Try it risk-free Tornadoes are dangerous storms that affect millions of people. If you've ever lived in a place where tornadoes occur, this is a familiar sequence of events.
When these two work together like this, they create a storm cell.
Some thunderstorms stay like this, but some grow even larger and become supercells.
They always form over the warm waters of the tropical oceans (sea-surface temperatures must be above 26.5° C, or about 76° F) where they draw their energy.

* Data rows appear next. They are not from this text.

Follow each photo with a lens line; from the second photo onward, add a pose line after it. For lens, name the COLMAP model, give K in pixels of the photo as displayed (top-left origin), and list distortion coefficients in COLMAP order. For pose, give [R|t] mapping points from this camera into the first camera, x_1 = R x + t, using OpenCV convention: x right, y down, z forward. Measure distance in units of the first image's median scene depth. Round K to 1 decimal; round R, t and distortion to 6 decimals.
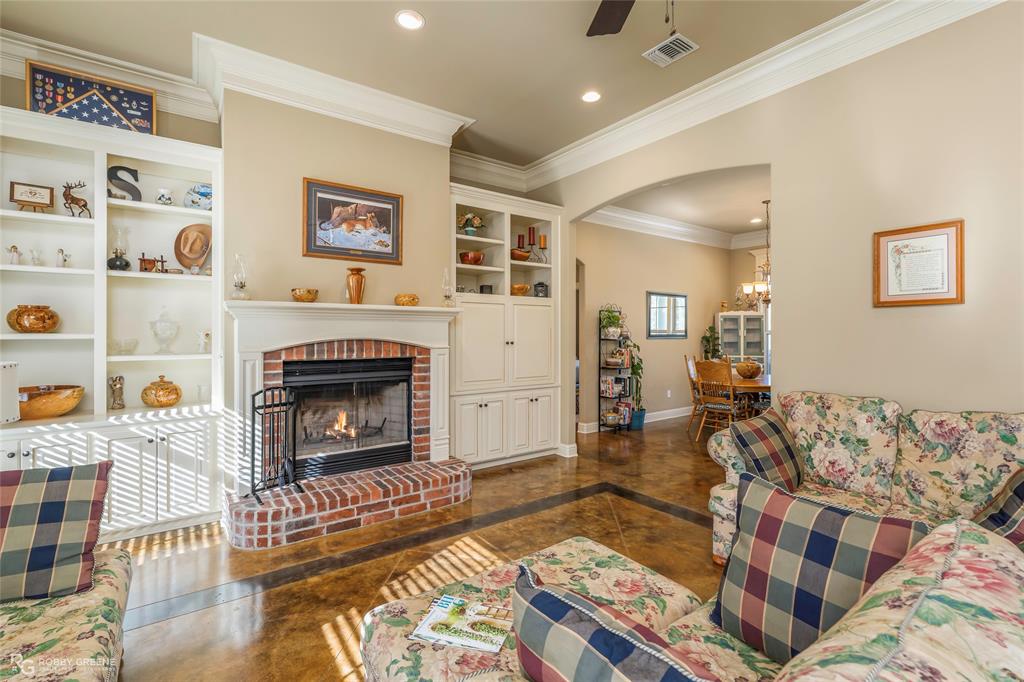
lens RADIAL K [[465.3, 0, 516.5], [0, 465.3, 335.5], [0, 0, 1]] dist [-0.000634, 0.000131]
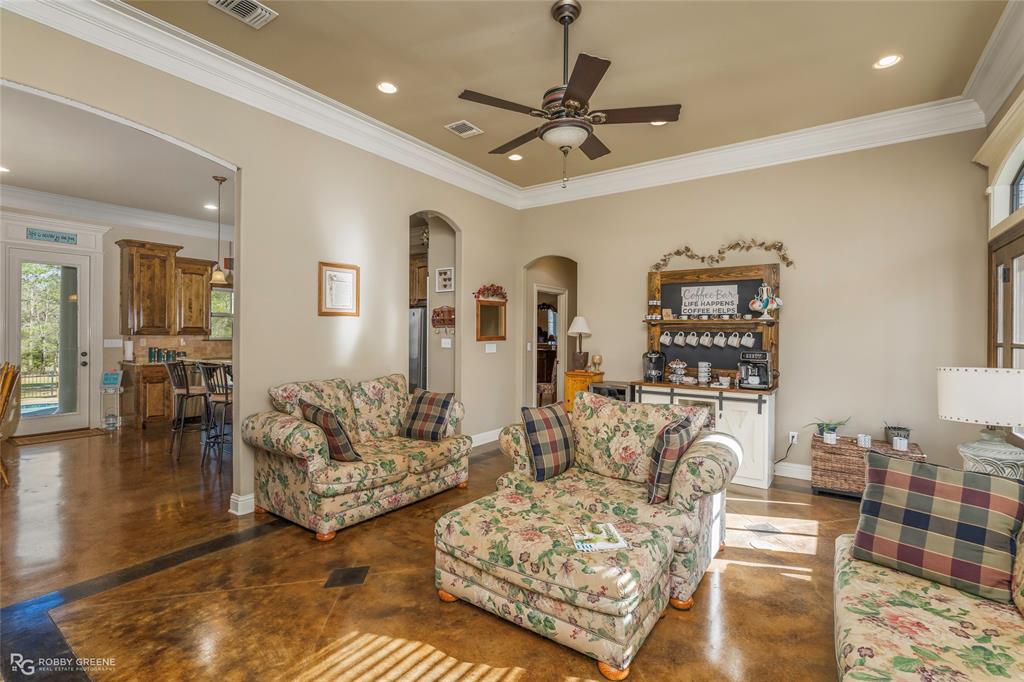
lens RADIAL K [[465.3, 0, 511.9], [0, 465.3, 335.0], [0, 0, 1]] dist [-0.000634, 0.000131]
pose [[-0.307993, -0.004637, 0.951377, -0.569982], [-0.003350, 0.999987, 0.003789, -0.007056], [-0.951383, -0.002020, -0.308004, 0.690195]]
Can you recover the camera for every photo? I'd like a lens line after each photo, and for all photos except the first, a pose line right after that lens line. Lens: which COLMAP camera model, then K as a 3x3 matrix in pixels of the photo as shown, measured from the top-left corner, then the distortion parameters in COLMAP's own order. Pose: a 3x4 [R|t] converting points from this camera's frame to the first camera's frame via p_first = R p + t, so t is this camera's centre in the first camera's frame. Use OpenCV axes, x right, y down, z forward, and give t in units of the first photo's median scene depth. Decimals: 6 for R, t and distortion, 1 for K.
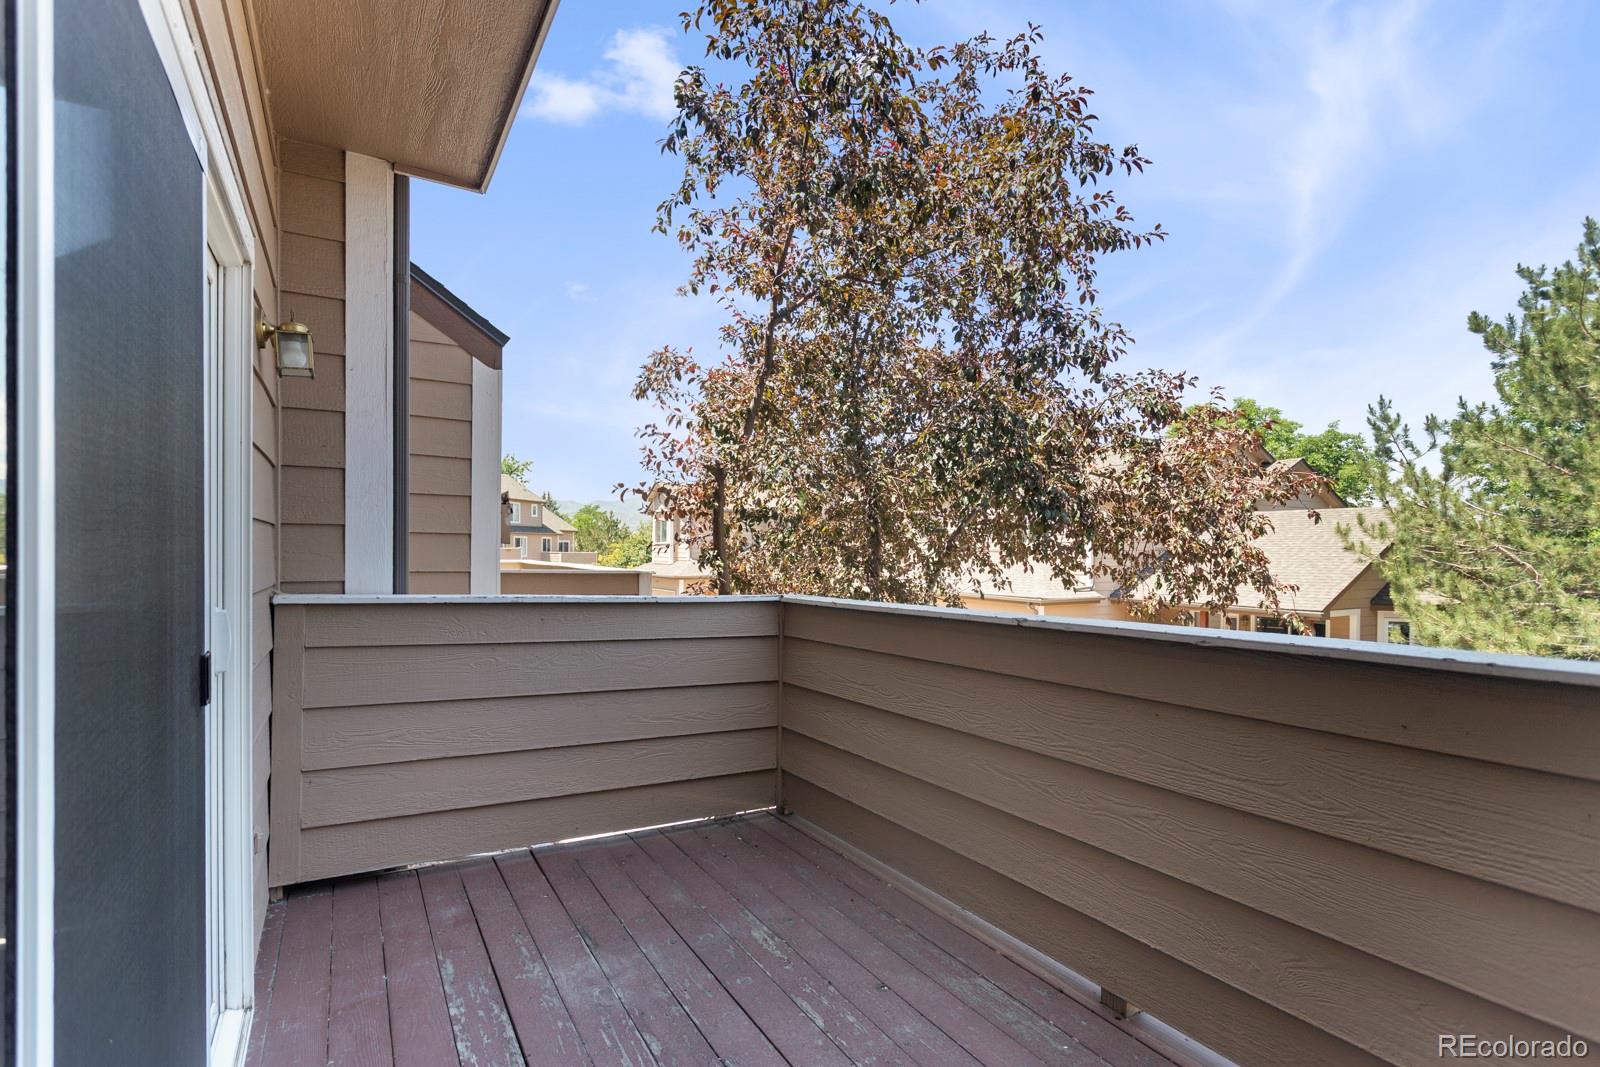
lens RADIAL K [[769.4, 0, 774.4], [0, 769.4, 545.5], [0, 0, 1]] dist [-0.000265, 0.001849]
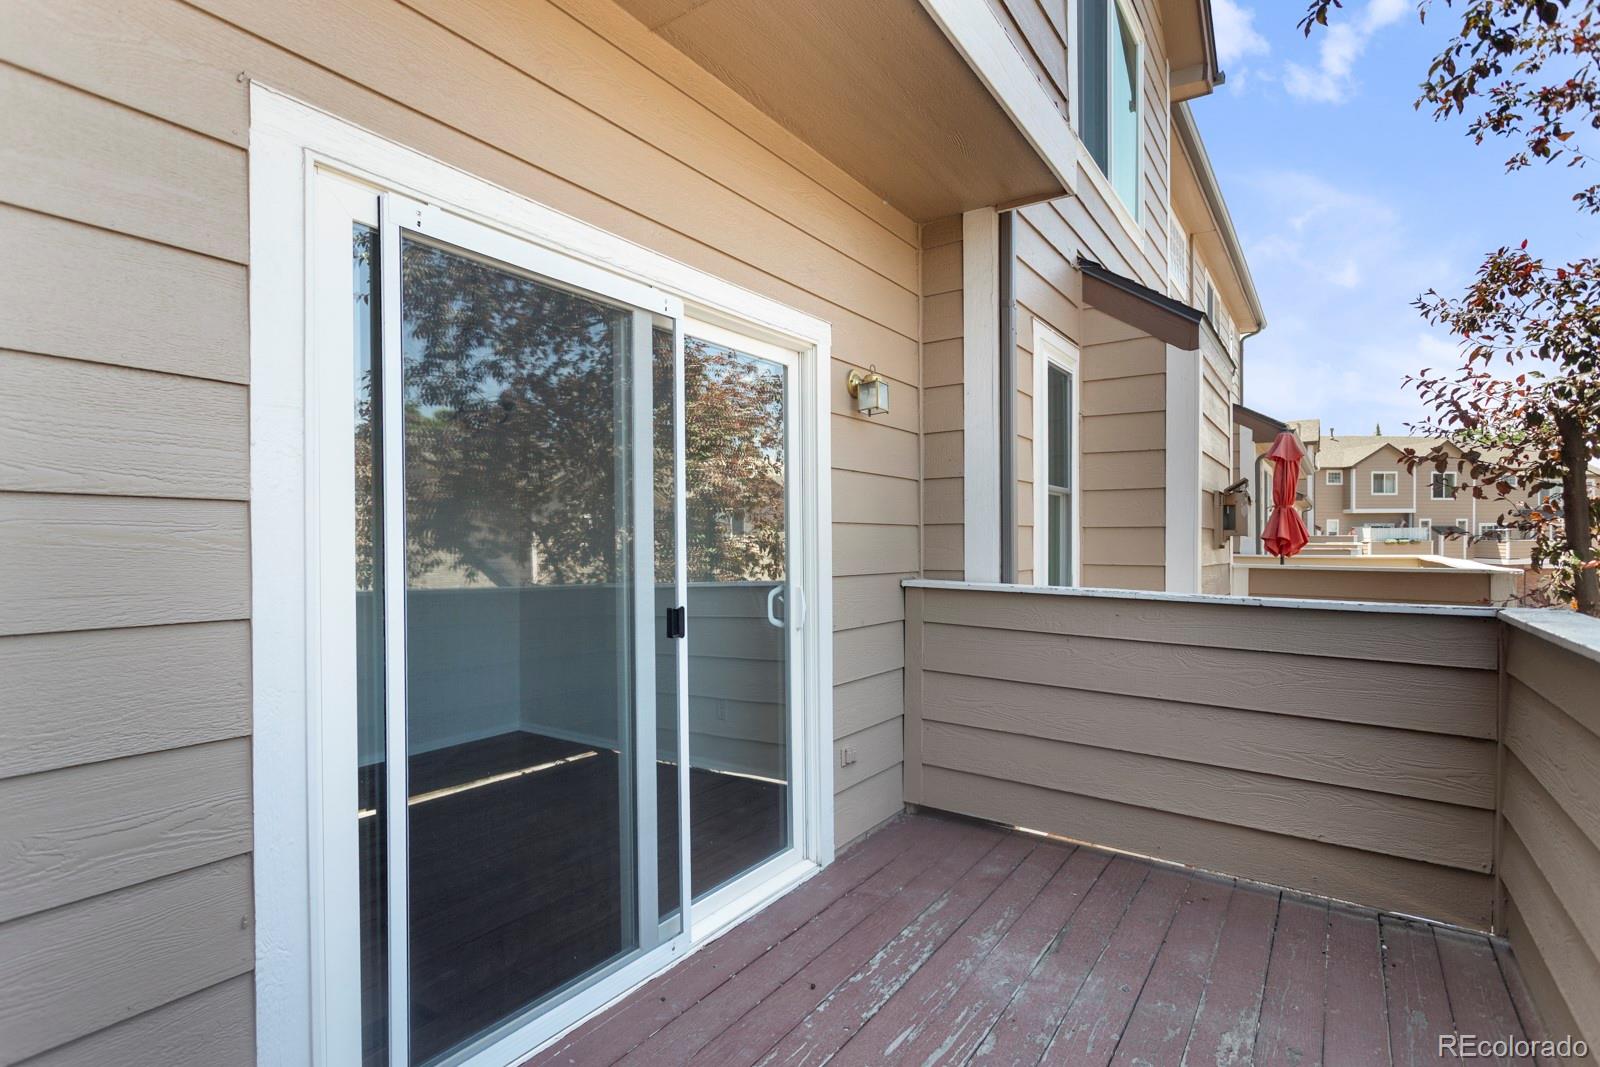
lens RADIAL K [[769.4, 0, 792.4], [0, 769.4, 542.6], [0, 0, 1]] dist [-0.000265, 0.001849]
pose [[0.437801, -0.011892, -0.898993, 0.406876], [0.012955, 0.999892, -0.006918, 0.007587], [0.898978, -0.008617, 0.437908, 0.231793]]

They travel thousands of miles, persist over several days, and, during their lifetime, transport significant amounts of heat from the surface to the high altitudes of the tropical atmosphere.But a tornado doesn't begin to form until the air starts to spin.Scientists are not exactly sure how this happens, but it seems that one way this is possible is when winds at different altitudes within the supercell travel at different speeds. Take a round object, like a ball, and put one hand on each side.Tornadoes and hurricanes appear to be similar in their general structure.Both are characterized by extremely strong horizontal winds swirling around the center, strong upward motion dominating the circulation with some downward motion in the center.While their sporadic occurrence prevents them from drastically impacting the large-scale circulation, they still affect it in ways which must be accounted for and need to be better understood.As a member, you'll also get unlimited access to over 79,000 lessons in math, English, science, history, and more.While it's doubtful that you'd actually get taken to Oz if you were caught in a tornado, Kansas is, in fact, well-known for its high frequency of this type of storm.So are other states in the area, such as Texas, Oklahoma, Nebraska, South Dakota, Missouri and Iowa.In fact, in order for a funnel cloud to be officially classified as a tornado, it has to be touching both the source cloud and the ground. These storms can be several miles wide and have wind speeds as fast as 300 mph!They have indiscriminate and unpredictable travel routes and act like giant vacuum cleaners picking up everything in their paths.